◆ Passage shown ◆
Run Into You () is an upcoming South Korean television series starring Kim Dong-wook and Jin Ki-joo. It depicts the strange and beautiful time travel of two people who gets trapped in the year 1987. It is scheduled to premiere on May 1, 2023 on KBS2, and will air every Monday and Tuesday at 21:50 (KST).

Synopsis
A man, who seeks the truth behind a serial murder in the past, and a woman, who wants to prevent the marriage of her parents, realize that their goals are connected.

Cast

Main
 Kim Dong-wook as Yoon Hae-jun, a news anchor who has a cool and straightforward personality.
 Jin Ki-joo as Baek Yoon-young, an ordinary office worker living in the city.

Supporting
 Seo Ji-hye as Lee Soon-ae (in 1987)
 Lee Won-jeong as Hee-seop (in 1987)
 Kim Jong-soo as Byung-gu
 Lee Gyu-hoe as Hee-seop
 Lim Jong-yoon as Min-su (in 2021)
 Kim Hye-eun as Mi-suk (in 2021)
 Kim Jung-young as Ok-ja
 Choi Young-woo as Dong-sik
 Park Soo-young as Hyung-man
 Lee Ji-hyun as Lee Soon-ae (in 2021)
 Jang Seo-won as Gyo-ryeon
 Jung Ga-hee as Lee Joo-young
 Kim Yeon-woo as Min-su (in 1987)
 Jung Shin-hye as Cheong-ah
 Joo Yeon-woo as Yoo Beom-ryong
 Hong Na-hyun as Kyung-ae
 Kim Ye-ji as Hae-gyeong
 Kang Ji-woon as Yu-ri
 Ji Hye-won as Mi-suk (in 1987)

◆ Collected data ◆

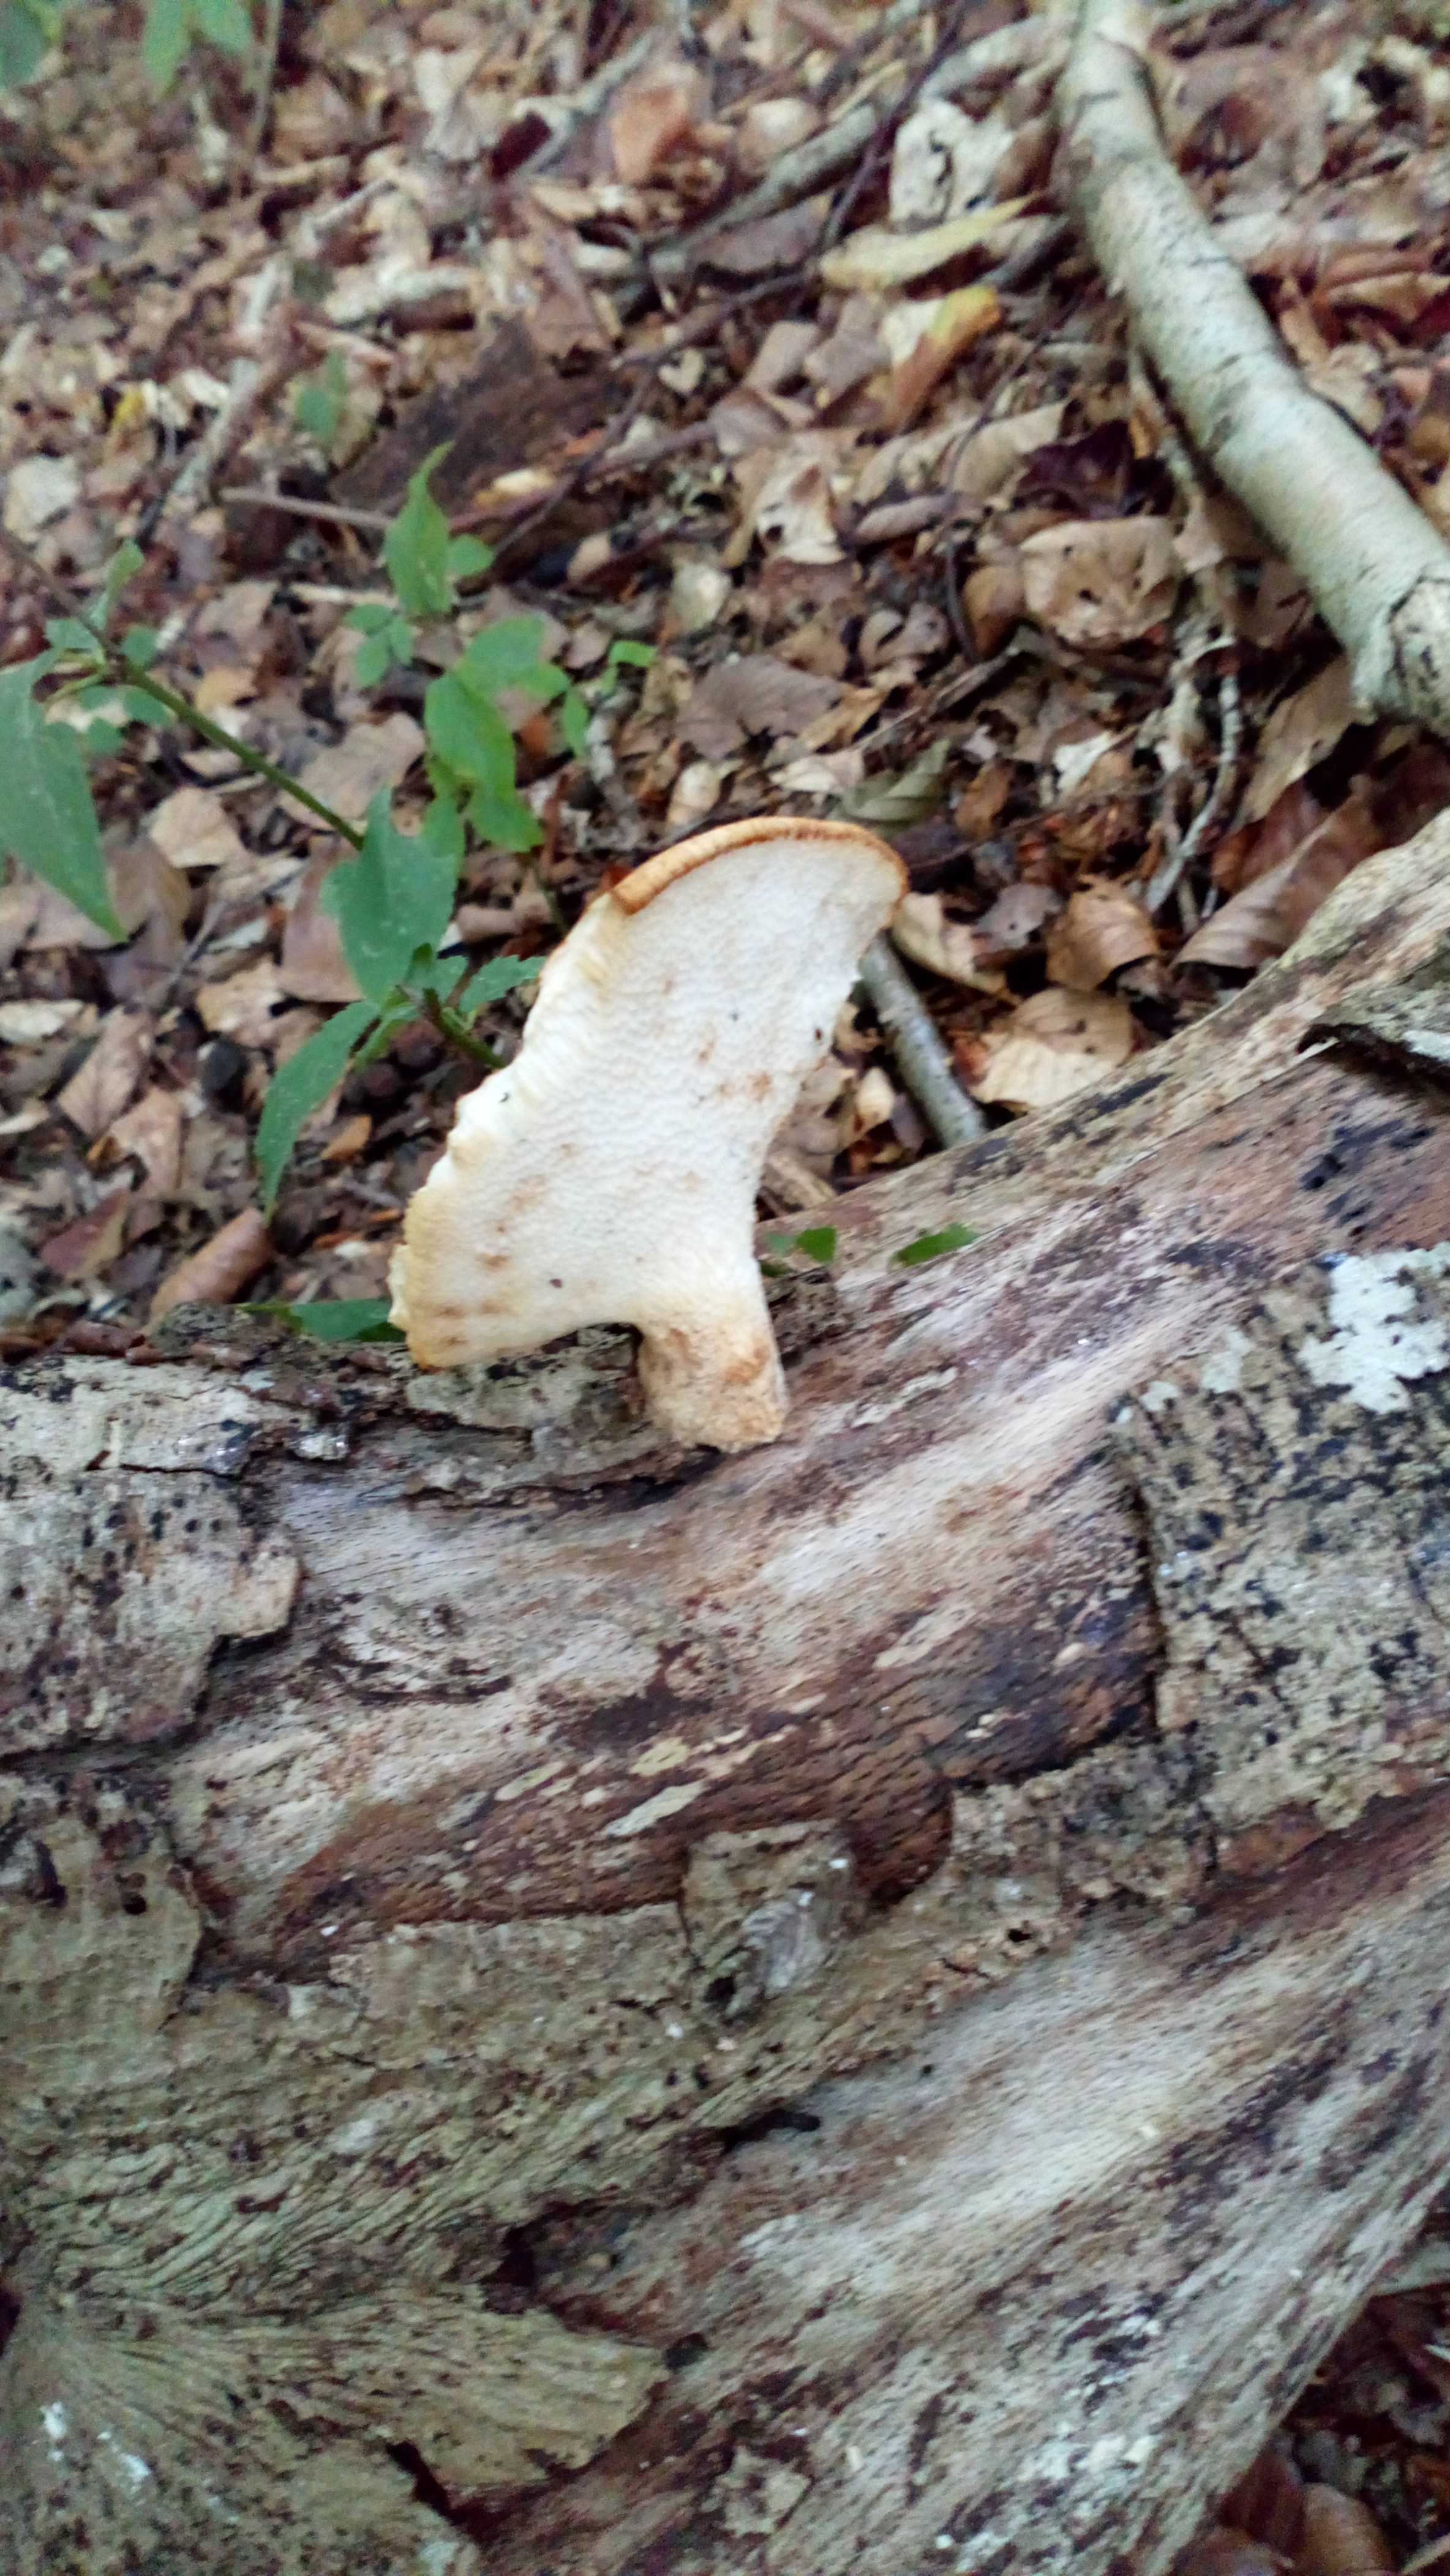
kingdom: Fungi
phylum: Basidiomycota
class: Agaricomycetes
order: Polyporales
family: Polyporaceae
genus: Cerioporus
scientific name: Cerioporus varius
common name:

◆ Exercise 1 ◆
Summarize the Run Into You article in two sentences.
◆ Exercise 2 ◆
Does each statement below agree with the Run Into You article? Answer yes or no for each, and quote the words of the article that decide it.
(a) Kim Dong-wook plays a news anchor.
(b) The series is set to air on weekends.
(c) Jin Ki-joo plays Lee Soon-ae.
◆ Exercise 3 ◆
Write the next part of the Run Into You article, continuing after the final entry of its supporting cast list.

◆ Written response 1 ◆
Run Into You is an upcoming South Korean television series starring Kim Dong-wook and Jin Ki-joo, scheduled to premiere on May 1, 2023 on KBS2 and to air every Monday and Tuesday at 21:50 (KST). In it, a man seeking the truth behind a serial murder in the past and a woman who wants to prevent her parents' marriage realize that their goals are connected.

◆ Written response 2 ◆
(a) Yes: "Kim Dong-wook as Yoon Hae-jun, a news anchor who has a cool and straightforward personality."
(b) No: "will air every Monday and Tuesday at 21:50 (KST)."
(c) No: "Jin Ki-joo as Baek Yoon-young, an ordinary office worker living in the city."

◆ Written response 3 ◆
Production and release
The first script reading of the cast was held in April 2022.

Run Into You was initially scheduled for release in the second half of 2022. In November 2022, it was confirmed that the series would premiere on KBS2's Wednesdays and Thursdays time slot in January 2023. However, on January 6, 2023, KBS announced that the premiere of Run Into You was again pushed back to May 2023 and will air on Mondays and Tuesdays time slot instead.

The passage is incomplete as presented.